AI Helped Me Finally Start Reading the Classics

By Sahand Sojoodi · February 18, 2026
AI Helped Me Finally Start Reading the Classics

For years, I've been meaning to tap into timeless wisdom: reading classics like Sun Tzu's The Art of War, Marcus Aurelius's Meditations, Ferdowsi's Shahnaame, Seneca's letters… Books that have passed the test of time. Books that contain timeless wisdom, and ones that I had started and abandoned a few times.

This bothered me. How could I talk about strategy and philosophy in business conversations when I'd never actually finished Sun Tzu? The classics sat in my library collecting dust.

The Problem Wasn't Discipline

Every few months, I'd try again. Read a few pages of dense, annotated text. Get overwhelmed by scholarly footnotes or the lack of knowledge about the historical context. Abandon it. Repeat.

The books were not the problem. I was approaching them wrong.

Classic texts are not designed for how modern busy professionals actually learn. They're dense, disconnected from daily context, and demand uninterrupted focus that feels impossible between meetings, email, driving kids around to extracurriculars… What's worse is that dense history or historical texts are full of annotations, sidebars and references to other books or texts which makes it hard to follow the straightforward path of reading through a book.

In short, what I needed was not more willpower. I needed a better reading system.

Building My Personal Librarian

This past week, I decided to solve this problem the engineer's way: by building something!

Using my personal AI assistant, Claw powered by OpenClaw, I created what I can only describe as a "personal librarian" that delivers classics to me in small, digestible pieces.

Here's how it works: Every weekday morning at 8:30 AM, my phone buzzes with the next chunk of whatever classic I'm working through. Not a reminder to read, but the actual content, pre-formatted and ready to absorb in 2–3 minutes during my commute.

But here's the real unlock: the AI doesn't just deliver raw text. It interprets each passage, explains what it means in modern context, and shows me why it matters for business and life today.

Screenshot showing The Art of War progress at 24% through, displaying a passage about Method and Discipline with Sun Tzu's original text quoted in italics and a modern interpretation explaining the five fundamentals as a decision framework

The Results Surprised Me

A few days in, and I'm actually reading The Art of War. Not struggling through it—genuinely absorbing it.

A few things clicked.

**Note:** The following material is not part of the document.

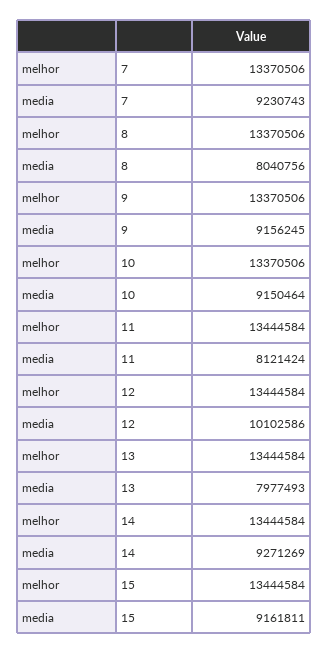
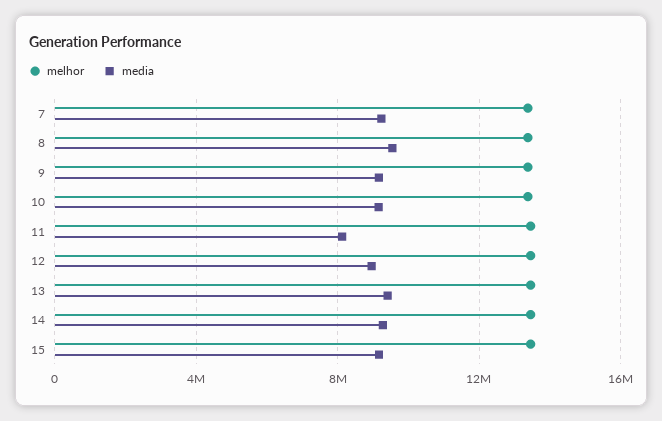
media, 8: 8040756 -> 9500000
media, 12: 10102586 -> 9000000
media, 13: 7977493 -> 9500000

First, there's zero decisions required. The book shows up whether I remember it or not. Consistency becomes automatic. I make bite-sized progress, 800 characters or so at a time, it takes 2–3 minutes to read. There's no commitment paralysis. Finally, there's tremendous contextual learning. Every chunk arrives pre-interpreted, so ancient military strategy connects directly to modern challenges, negotiations, competition, leadership.

Screenshot of a passage about discipline from The Art of War, discussing Ts'ao Ts'ao's story of leading by example when his horse damaged crops, demonstrating that rules only hold when leaders are not exempt

Looking back, this small project taught me something important: sometimes the barrier to learning isn't time or desire—it's the absence of infrastructure that makes good habits inevitable.

Why This Matters Beyond Books

This experience reinforced what we've been discovering in our AI work: the real power of intelligent agents isn't just answering questions on demand. It is proactive AI that maintains rhythm for you.

Most AI tools up until now wait for you to engage; they are reactive. But proactive agents that schedule, deliver, track, and adapt? They change the game entirely.

Imagine: AI that drip-feeds you research papers in your field every Friday. Or delivers Spanish vocabulary during lunch. Or surfaces daily creative prompts at your peak energy time.

Not because you remembered to check an app. Because the infrastructure makes learning inevitable.

What's Next

Marcus Aurelius is queued up after I finish Sun Tzu. But more importantly, I'm thinking about what other areas of life could benefit from this "proactive agent" pattern: language learning, staying current on research, even writing practice.

The common thread? Consistency matters more than intensity. And well-designed AI systems can maintain consistency better than human willpower alone.

Sometimes you just need better infrastructure. And maybe a librarian who never forgets to show up.